(PROVIDED MATERIAL begins)

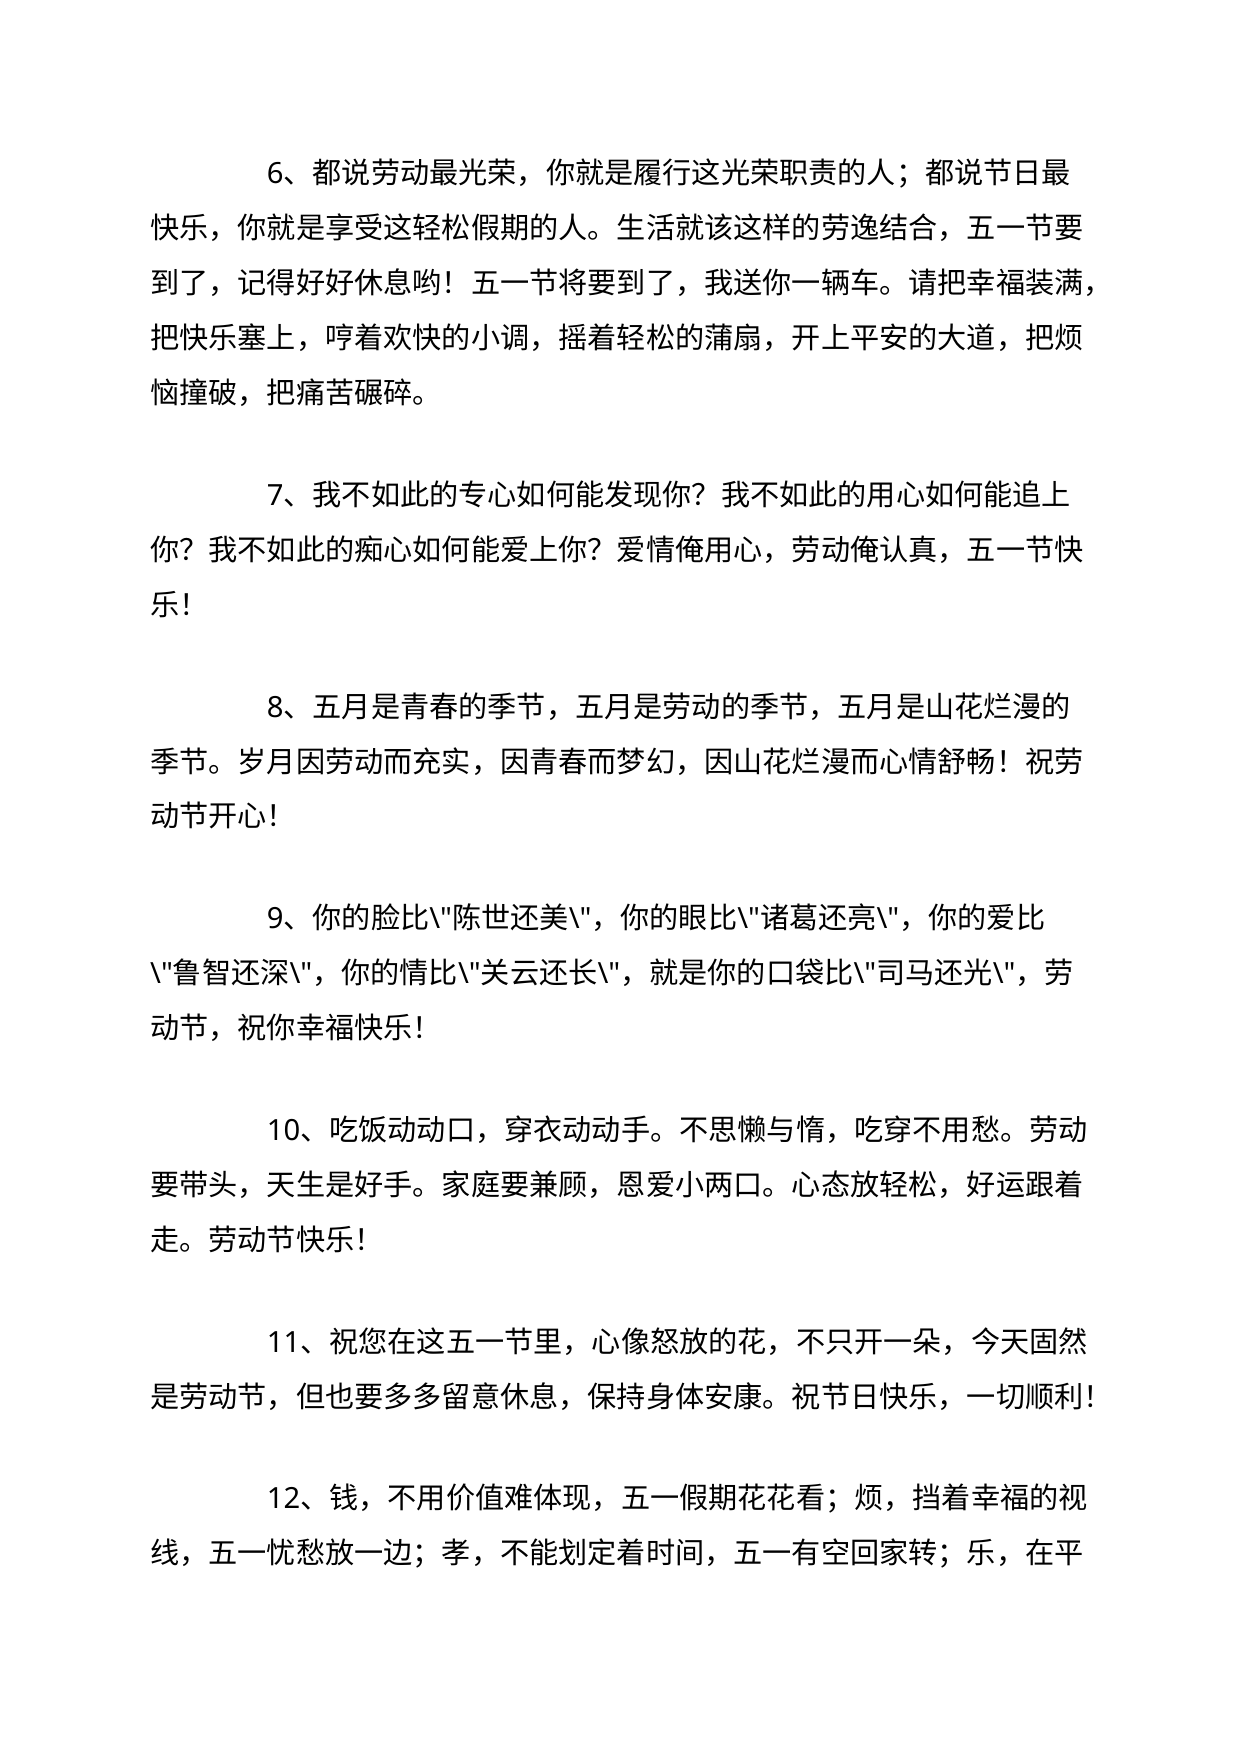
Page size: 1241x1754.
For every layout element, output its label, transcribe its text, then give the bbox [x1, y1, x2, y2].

text 8、五月是青春的季节，五月是劳动的季节，五月是山花烂漫的季节。岁月因劳动而充实，因青春而梦幻，因山花烂漫而心情舒畅！祝劳动节开心！ [150, 683, 1090, 835]
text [150, 1475, 1090, 1572]
text 6、都说劳动最光荣，你就是履行这光荣职责的人；都说节日最快乐，你就是享受这轻松假期的人。生活就该这样的劳逸结合，五一节要到了，记得好好休息哟！五一节将要到了，我送你一辆车。请把幸福装满，把快乐塞上，哼着欢快的小调，摇着轻松的蒲扇，开上平安的大道，把烦恼撞破，把痛苦碾碎。 [150, 150, 1090, 412]
text 9、你的脸比\"陈世还美\"，你的眼比\"诸葛还亮\"，你的爱比\"鲁智还深\"，你的情比\"关云还长\"，就是你的口袋比\"司马还光\"，劳动节，祝你幸福快乐！ [150, 895, 1090, 1047]
text 11、祝您在这五一节里，心像怒放的花，不只开一朵，今天固然是劳动节，但也要多多留意休息，保持身体安康。祝节日快乐，一切顺利！ [150, 1318, 1090, 1416]
text 10、吃饭动动口，穿衣动动手。不思懒与惰，吃穿不用愁。劳动要带头，天生是好手。家庭要兼顾，恩爱小两口。心态放轻松，好运跟着走。劳动节快乐！ [150, 1107, 1090, 1259]
text 7、我不如此的专心如何能发现你？我不如此的用心如何能追上你？我不如此的痴心如何能爱上你？爱情俺用心，劳动俺认真，五一节快乐！ [150, 471, 1090, 624]
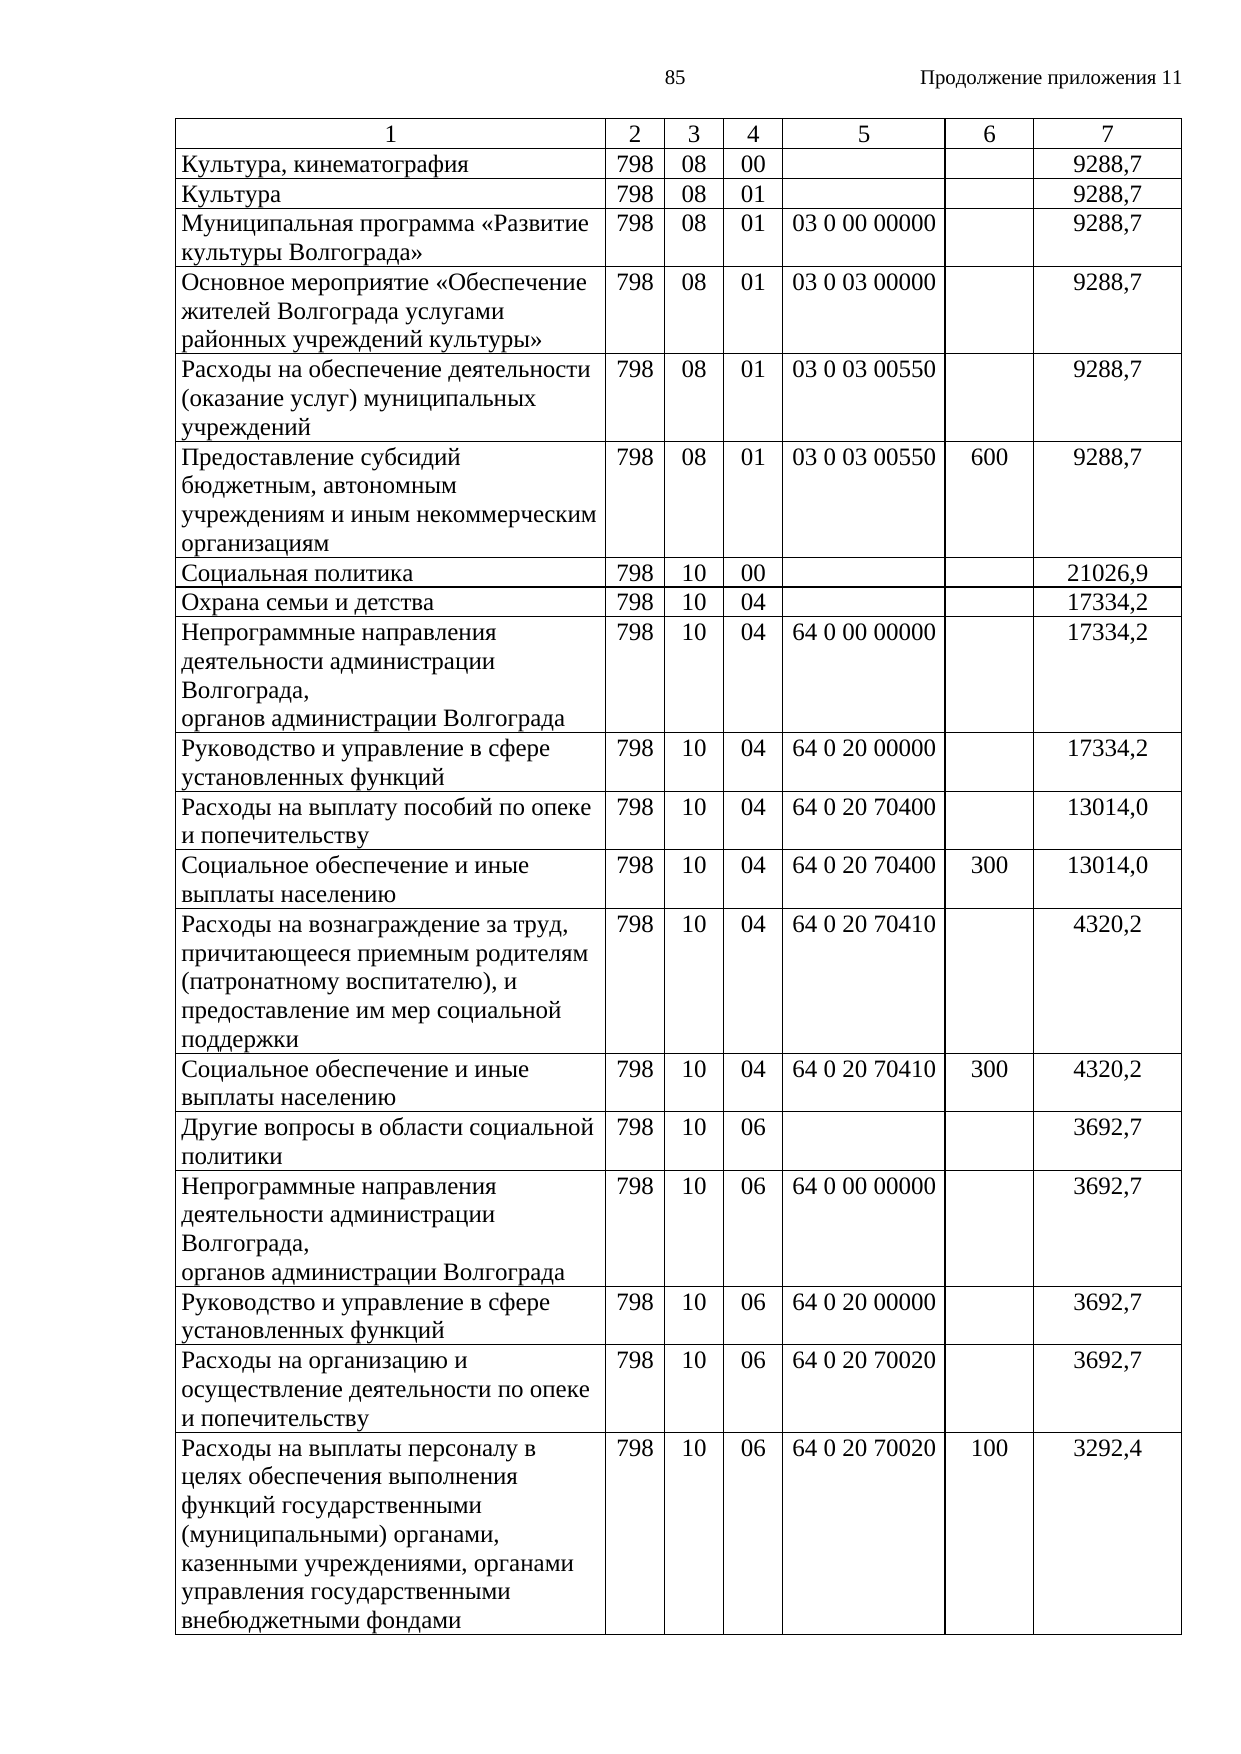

(PROVIDED MATERIAL ends)

• TASK ITEM: Transcribe all the entries precisely. Do not include any picture.

• WRITTEN REPLY:
Page size: 1241x1754.
For every layout element, output its label, transcribe its text, then give the bbox [x1, y1, x2, y2].

text 8、五月是青春的季节，五月是劳动的季节，五月是山花烂漫的季节。岁月因劳动而充实，因青春而梦幻，因山花烂漫而心情舒畅！祝劳动节开心！ [150, 683, 1090, 835]
text [150, 1475, 1090, 1572]
text 6、都说劳动最光荣，你就是履行这光荣职责的人；都说节日最快乐，你就是享受这轻松假期的人。生活就该这样的劳逸结合，五一节要到了，记得好好休息哟！五一节将要到了，我送你一辆车。请把幸福装满，把快乐塞上，哼着欢快的小调，摇着轻松的蒲扇，开上平安的大道，把烦恼撞破，把痛苦碾碎。 [150, 150, 1090, 412]
text 9、你的脸比\"陈世还美\"，你的眼比\"诸葛还亮\"，你的爱比\"鲁智还深\"，你的情比\"关云还长\"，就是你的口袋比\"司马还光\"，劳动节，祝你幸福快乐！ [150, 895, 1090, 1047]
text 11、祝您在这五一节里，心像怒放的花，不只开一朵，今天固然是劳动节，但也要多多留意休息，保持身体安康。祝节日快乐，一切顺利！ [150, 1318, 1090, 1416]
text 10、吃饭动动口，穿衣动动手。不思懒与惰，吃穿不用愁。劳动要带头，天生是好手。家庭要兼顾，恩爱小两口。心态放轻松，好运跟着走。劳动节快乐！ [150, 1107, 1090, 1259]
text 7、我不如此的专心如何能发现你？我不如此的用心如何能追上你？我不如此的痴心如何能爱上你？爱情俺用心，劳动俺认真，五一节快乐！ [150, 471, 1090, 624]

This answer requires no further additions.